Севастьянов пропел тонким голосом:

— Я на канале перековался вроде, но места мне опять нету.

— Хорошо, что вы тоже едете с нами, комиссары чертовы! — заорал Воробьев. — Побольше бы такими идейными набивали тюремные вагоны. Скорее бы все кончилось.

— Что кончилось бы скорее? — спросил Зимин.

— Все! Революция твоя!

— Ну, этого не дождаться, хотя здоровья, по вашим словам, вам хватит на сто лет.

— Все уже прахом пошло, не видишь, слепец! Ты же сам, верный своей партии, на каторгу едешь!

— Вам не стоит себя этим успокаивать.
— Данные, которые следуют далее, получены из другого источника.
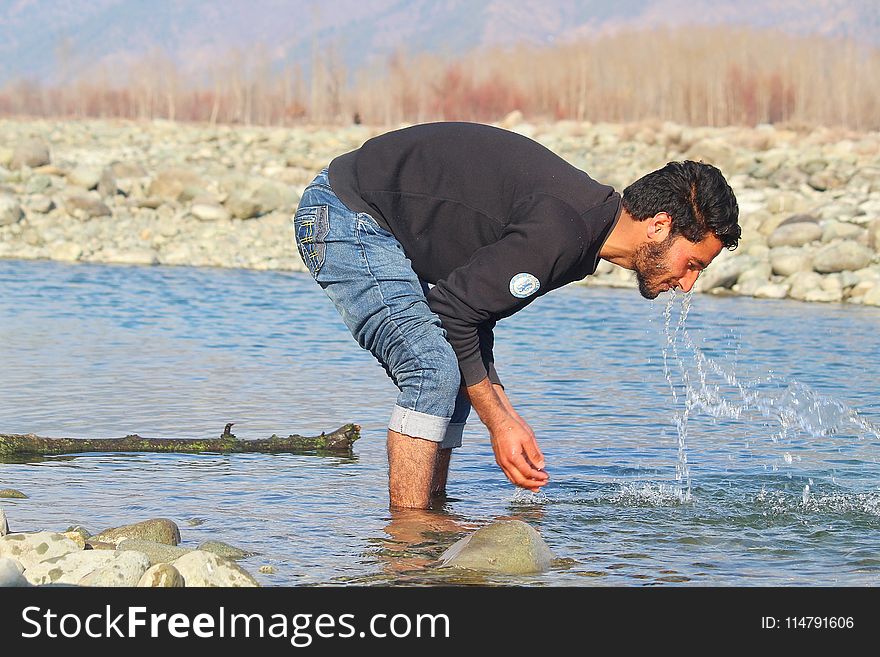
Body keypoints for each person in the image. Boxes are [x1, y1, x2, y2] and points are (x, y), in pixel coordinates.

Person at [292, 121, 740, 510]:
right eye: (694, 263)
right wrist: (499, 421)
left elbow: (470, 314)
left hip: (368, 218)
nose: (688, 284)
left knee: (457, 376)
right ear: (660, 226)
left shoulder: (582, 231)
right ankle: (409, 542)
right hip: (345, 215)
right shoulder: (562, 232)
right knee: (432, 370)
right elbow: (452, 313)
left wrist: (504, 410)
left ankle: (431, 518)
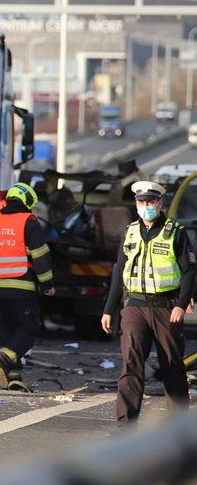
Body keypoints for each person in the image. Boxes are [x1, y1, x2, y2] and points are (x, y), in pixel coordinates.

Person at [101, 180, 194, 424]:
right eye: (142, 202)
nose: (146, 206)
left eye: (151, 202)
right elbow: (119, 271)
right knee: (131, 364)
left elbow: (189, 271)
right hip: (135, 307)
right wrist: (109, 310)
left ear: (160, 203)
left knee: (172, 366)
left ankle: (179, 428)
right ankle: (125, 425)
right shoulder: (130, 231)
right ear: (136, 204)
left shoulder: (176, 232)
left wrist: (181, 304)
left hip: (166, 307)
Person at [0, 182, 56, 390]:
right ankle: (4, 358)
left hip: (0, 287)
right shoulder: (29, 222)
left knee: (7, 331)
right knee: (28, 328)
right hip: (22, 286)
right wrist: (47, 284)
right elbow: (41, 257)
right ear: (27, 202)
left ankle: (14, 379)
Миллионы коммунистов на воле, они разберутся.

— Да никто больше в нее не верит, в революцию!

— Вы не верите, миллионы верят. Вы слепец, Воробьев, не я.
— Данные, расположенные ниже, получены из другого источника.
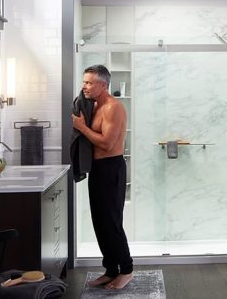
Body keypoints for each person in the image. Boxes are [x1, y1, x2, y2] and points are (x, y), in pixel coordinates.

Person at [72, 65, 134, 289]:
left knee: (112, 222)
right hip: (98, 169)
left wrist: (81, 127)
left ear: (103, 85)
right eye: (84, 82)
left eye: (89, 83)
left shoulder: (112, 108)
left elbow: (107, 143)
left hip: (112, 168)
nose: (84, 86)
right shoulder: (94, 107)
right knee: (100, 222)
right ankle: (111, 269)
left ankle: (126, 270)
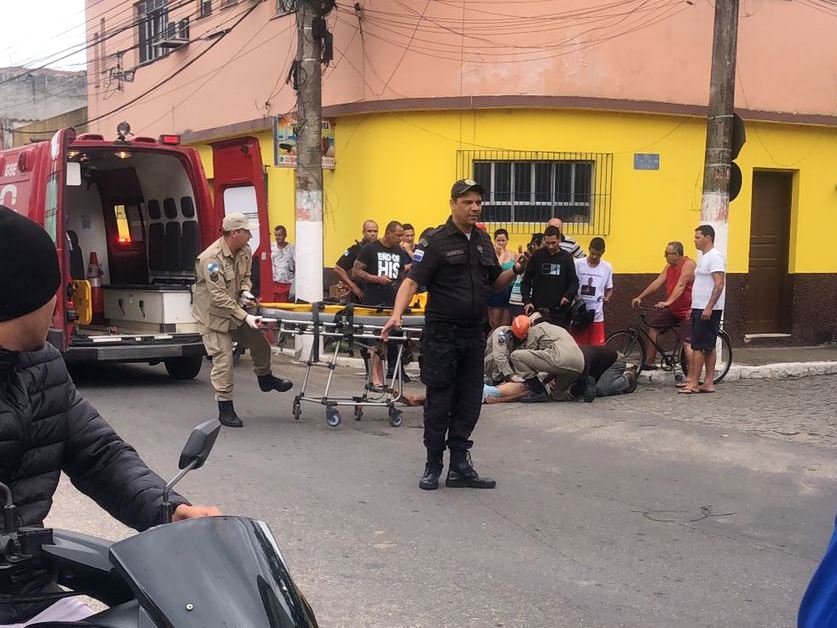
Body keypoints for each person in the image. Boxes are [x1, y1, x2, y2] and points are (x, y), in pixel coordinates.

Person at [0, 206, 220, 627]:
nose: (58, 303)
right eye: (51, 289)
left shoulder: (43, 365)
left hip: (30, 594)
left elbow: (98, 454)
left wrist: (168, 510)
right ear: (14, 299)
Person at [381, 178, 522, 491]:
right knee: (440, 401)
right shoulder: (435, 241)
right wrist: (396, 314)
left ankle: (460, 465)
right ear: (453, 204)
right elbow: (412, 282)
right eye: (468, 202)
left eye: (478, 202)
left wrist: (517, 269)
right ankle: (433, 464)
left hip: (474, 335)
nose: (474, 207)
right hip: (442, 336)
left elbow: (495, 283)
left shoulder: (484, 241)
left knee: (470, 401)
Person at [193, 213, 293, 428]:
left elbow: (245, 277)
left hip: (235, 311)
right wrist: (245, 316)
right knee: (224, 360)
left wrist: (246, 292)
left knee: (260, 344)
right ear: (235, 233)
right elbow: (218, 296)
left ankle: (265, 378)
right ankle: (225, 407)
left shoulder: (245, 251)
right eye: (247, 231)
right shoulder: (211, 259)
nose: (250, 235)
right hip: (213, 318)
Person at [352, 221, 406, 386]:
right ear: (388, 233)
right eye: (398, 235)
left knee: (386, 340)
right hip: (373, 300)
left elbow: (402, 272)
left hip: (392, 301)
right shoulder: (371, 249)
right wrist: (376, 279)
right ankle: (374, 377)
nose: (401, 238)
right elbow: (356, 271)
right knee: (373, 340)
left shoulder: (399, 251)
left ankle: (383, 376)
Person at [632, 241, 695, 370]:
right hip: (674, 309)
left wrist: (668, 302)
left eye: (667, 253)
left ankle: (692, 376)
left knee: (687, 342)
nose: (664, 256)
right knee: (654, 327)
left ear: (677, 254)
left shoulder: (688, 265)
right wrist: (640, 297)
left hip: (688, 311)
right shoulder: (669, 267)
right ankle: (649, 362)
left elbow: (681, 285)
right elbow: (657, 282)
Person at [680, 225, 726, 394]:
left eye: (698, 237)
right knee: (707, 346)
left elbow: (719, 283)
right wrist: (694, 307)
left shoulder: (714, 257)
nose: (695, 240)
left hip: (708, 309)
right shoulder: (705, 258)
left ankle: (693, 383)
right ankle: (707, 382)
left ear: (708, 237)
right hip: (699, 307)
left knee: (699, 346)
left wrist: (709, 307)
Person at [508, 313, 587, 403]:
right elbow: (550, 362)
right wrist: (545, 381)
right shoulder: (558, 328)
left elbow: (529, 355)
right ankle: (582, 391)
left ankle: (539, 392)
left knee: (516, 356)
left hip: (560, 359)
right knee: (558, 395)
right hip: (579, 363)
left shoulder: (535, 329)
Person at [520, 225, 579, 328]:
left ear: (559, 239)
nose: (550, 246)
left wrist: (567, 296)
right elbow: (526, 281)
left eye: (553, 243)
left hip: (559, 312)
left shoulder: (566, 258)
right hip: (538, 310)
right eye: (547, 243)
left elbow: (574, 282)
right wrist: (526, 301)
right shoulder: (537, 256)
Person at [571, 237, 613, 346]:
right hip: (580, 313)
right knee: (578, 347)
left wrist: (607, 298)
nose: (594, 257)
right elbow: (571, 284)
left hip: (597, 314)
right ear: (589, 249)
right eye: (592, 253)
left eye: (598, 255)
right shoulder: (578, 264)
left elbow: (609, 288)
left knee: (597, 349)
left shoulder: (607, 267)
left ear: (603, 252)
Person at [333, 220, 378, 303]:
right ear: (363, 232)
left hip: (377, 293)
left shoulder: (380, 249)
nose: (372, 234)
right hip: (361, 295)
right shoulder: (356, 249)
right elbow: (338, 268)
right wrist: (354, 287)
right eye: (369, 231)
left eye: (375, 231)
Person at [487, 228, 516, 330]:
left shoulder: (513, 254)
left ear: (507, 240)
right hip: (496, 289)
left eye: (503, 240)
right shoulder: (491, 254)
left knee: (506, 322)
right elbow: (497, 270)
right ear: (494, 241)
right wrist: (501, 254)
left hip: (509, 289)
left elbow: (516, 271)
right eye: (498, 240)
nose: (500, 243)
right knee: (494, 322)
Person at [270, 225, 295, 302]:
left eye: (280, 235)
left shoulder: (292, 248)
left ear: (285, 235)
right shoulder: (271, 247)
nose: (278, 237)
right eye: (276, 235)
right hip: (274, 282)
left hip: (287, 282)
— Дурачки вы, комиссары, старые и молодые. Не хотите себе признаться: не получилось, как хотел Ленин, как он задумал. Разве в лагерях можно сделать людей лучше, чем они есть? Сам-то не видел, какие они, лагеря, а говоришь: освободись от злобы. Твои же товарищи всех запрут в тюрьмы, в лагеря, всех перекуют. Посмотрю, как ты сам перекуешься. Моего века хватит над тобой посмеяться.

— Я должен дать ему по морде за его подлые слова! — я рванулся к Воробьеву.

— Митя, не смей! — Фетисов перехватил меня и крепко держал. К нему подскочил и Володя.

— Вы слышали, Воробьев, ответ Мити? — спросил Зимин.

— Дурачок, — пробормотал Воробьев. Он даже не пошевельнулся.

Сашко разинул лягушачий рот.

— Ах ты, воробышек! Мы же тебя на куски растащим. У нас руки-то железные, взгляни.

— Пустите! — рванулся я. Фетисов и Володя не пускали. Возле нар столпились Коля Бакин, Агошин, Мякишев, Ващенко, Птицын.

— Здесь каждый говорит, что хочет, не на воле, чай, рот не зажмешь, — рассудительно толковал Севастьянов. — За каждое слово бить — морд не напасешься.

— Нас помилуйте! Дайте уйти! — испугался старик Кровяков. И он и другие соседи торопились прочь от схватки.

— Мальчики, шухер! Парад ретур с понтом! Фраеры собрались драться. Черти политики, не робей! — это урки шумели, обрадовавшись скандалу. Они уже приготовились к зрелищу, чинно рассевшись на своих нарах.

— Оставьте, Володя, — внушительно сказал Зимин.

Рукопашной не дали развернуться. Фетисов и Зимин укоряли нас, словно школьников. К чести Воробьева, он и сам в драку не полез и быстро усмирил своих. Все разбрелись по своим местам. Урки остались разочарованы мирным исходом конфликта, некоторое время они еще продолжали обсуждать событие.